Is iizs/openclaw-dooray-hook-skill safe?

https://github.com/openclaw/skills/tree/main/skills/iizs/openclaw-dooray-hook-skill

94
SAFE

The iizs/openclaw-dooray-hook-skill is a legitimate, well-scoped webhook notification skill for Dooray! messenger. No prompt injection, hidden instructions, canary violations, or unexpected network activity were detected. The primary concerns are the optional SSL verification bypass (which uses a CPython private API and disables certificate validation entirely when enabled), and the inherent design property that the skill creates an agent-accessible outbound data channel which could be abused via prompt injection or config hijacking in adversarial scenarios.

Category Scores

Prompt Injection 97/100 · 30%
Data Exfiltration 92/100 · 25%
Code Execution 90/100 · 20%
Clone Behavior 98/100 · 10%
Canary Integrity 100/100 · 10%
Behavioral Reasoning 82/100 · 5%

Findings (7)

MEDIUM SSL verification bypass via private CPython API -8

The send_dooray.py script uses ssl._create_unverified_context() (a private, underscore-prefixed CPython internal) to implement the optional verify_ssl: false configuration. When enabled, this completely disables TLS certificate validation, making the skill vulnerable to man-in-the-middle attacks that could intercept webhook payloads or redirect requests. The underscore prefix signals this is an implementation detail not intended for direct use.

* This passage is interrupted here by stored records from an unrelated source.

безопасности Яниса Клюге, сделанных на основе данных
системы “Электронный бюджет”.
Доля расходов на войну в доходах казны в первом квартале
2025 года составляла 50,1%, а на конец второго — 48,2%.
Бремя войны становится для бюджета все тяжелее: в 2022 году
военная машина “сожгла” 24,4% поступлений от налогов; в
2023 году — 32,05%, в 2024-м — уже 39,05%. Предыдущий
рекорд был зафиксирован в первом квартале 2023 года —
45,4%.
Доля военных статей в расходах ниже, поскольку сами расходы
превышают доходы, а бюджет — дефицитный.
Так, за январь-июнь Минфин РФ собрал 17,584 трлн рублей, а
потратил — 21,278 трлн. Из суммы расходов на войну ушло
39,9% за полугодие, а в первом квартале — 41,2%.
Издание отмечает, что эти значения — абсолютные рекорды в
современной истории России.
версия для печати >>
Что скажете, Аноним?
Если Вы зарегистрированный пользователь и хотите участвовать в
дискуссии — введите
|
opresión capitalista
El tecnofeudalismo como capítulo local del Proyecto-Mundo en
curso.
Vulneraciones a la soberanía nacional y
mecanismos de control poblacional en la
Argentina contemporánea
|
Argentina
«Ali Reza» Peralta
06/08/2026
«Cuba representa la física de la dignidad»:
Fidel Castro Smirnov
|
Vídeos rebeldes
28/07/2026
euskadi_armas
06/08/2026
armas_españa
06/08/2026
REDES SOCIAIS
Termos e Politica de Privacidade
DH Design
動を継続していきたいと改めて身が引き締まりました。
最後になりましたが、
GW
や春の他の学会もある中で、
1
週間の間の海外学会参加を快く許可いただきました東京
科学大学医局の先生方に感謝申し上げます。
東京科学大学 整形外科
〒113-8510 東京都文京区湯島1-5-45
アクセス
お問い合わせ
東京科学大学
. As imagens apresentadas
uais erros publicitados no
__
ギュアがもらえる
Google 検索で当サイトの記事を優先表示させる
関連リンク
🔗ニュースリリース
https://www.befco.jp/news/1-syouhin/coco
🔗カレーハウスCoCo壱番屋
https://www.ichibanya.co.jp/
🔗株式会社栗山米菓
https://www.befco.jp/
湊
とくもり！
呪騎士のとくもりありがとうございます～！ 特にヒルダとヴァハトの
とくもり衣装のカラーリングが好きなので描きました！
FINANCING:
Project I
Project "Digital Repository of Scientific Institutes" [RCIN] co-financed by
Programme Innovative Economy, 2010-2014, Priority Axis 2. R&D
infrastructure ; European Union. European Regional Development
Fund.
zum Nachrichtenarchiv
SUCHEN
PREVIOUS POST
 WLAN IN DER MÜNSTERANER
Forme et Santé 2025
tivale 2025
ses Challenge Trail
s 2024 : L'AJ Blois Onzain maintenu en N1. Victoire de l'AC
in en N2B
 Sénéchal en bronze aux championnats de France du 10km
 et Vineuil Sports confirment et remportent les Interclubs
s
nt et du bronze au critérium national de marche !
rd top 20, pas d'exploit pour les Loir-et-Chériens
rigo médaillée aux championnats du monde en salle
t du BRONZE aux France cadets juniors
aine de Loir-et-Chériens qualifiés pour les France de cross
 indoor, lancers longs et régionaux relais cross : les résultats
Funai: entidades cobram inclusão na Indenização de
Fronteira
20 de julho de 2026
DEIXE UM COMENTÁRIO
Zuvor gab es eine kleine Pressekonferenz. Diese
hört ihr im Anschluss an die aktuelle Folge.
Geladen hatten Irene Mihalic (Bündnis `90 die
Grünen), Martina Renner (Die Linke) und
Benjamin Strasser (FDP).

LOW Webhook URLs are unvalidated credentials read from config -8

The script reads webhook URLs from ~/.openclaw/openclaw.json and uses them without URL scheme validation beyond the troubleshooting note in SKILL.md. If the config is compromised or manipulated by another skill, arbitrary endpoints could receive the agent's notification content. The --list flag masks only the first 40 characters of the URL, which may be insufficient to prevent accidental credential exposure in logs.

LOW Skill creates an agent-accessible outbound data channel -10

While the skill is fully legitimate, it establishes a mechanism by which an AI agent can send arbitrary text to external HTTP endpoints. Combined with prompt injection targeting the agent from other sources, an attacker could craft instructions that cause the agent to 'send a notification' containing sensitive context, conversation history, or file contents. This is a latent risk of any webhook-sending skill, not unique to this implementation.

LOW Combination risk: webhook URL hijacking via config manipulation -8

The skill reads webhook destinations from ~/.openclaw/openclaw.json without runtime integrity verification. A malicious co-installed skill with filesystem write access could modify the 'rooms' map to point to an attacker-controlled server, causing this skill to silently exfiltrate notification content without user awareness.

INFO Natural language triggers may cause unsolicited sends -3

SKILL.md's usage examples use conversational natural language patterns ('Tell the General channel...', 'Send ... to the Alerts room'). An agent with this skill active might interpret conversationally similar user utterances as explicit send commands. This is a minor UX/safety concern rather than a deliberate injection.

INFO Sparse git clone from public monorepo -2

The skill is distributed as a subdirectory of a public GitHub monorepo (github.com/openclaw/skills). The install procedure uses git sparse-checkout to extract only the relevant subdirectory, which is a standard and safe pattern. No supply chain concerns identified.

INFO Executable Python script included -2

The skill bundles scripts/send_dooray.py. This is expected and documented. The script is self-contained, uses only Python standard library, and performs no dynamic code evaluation (no eval, exec, importlib, subprocess, or os.system calls). The code logic is straightforward and auditable.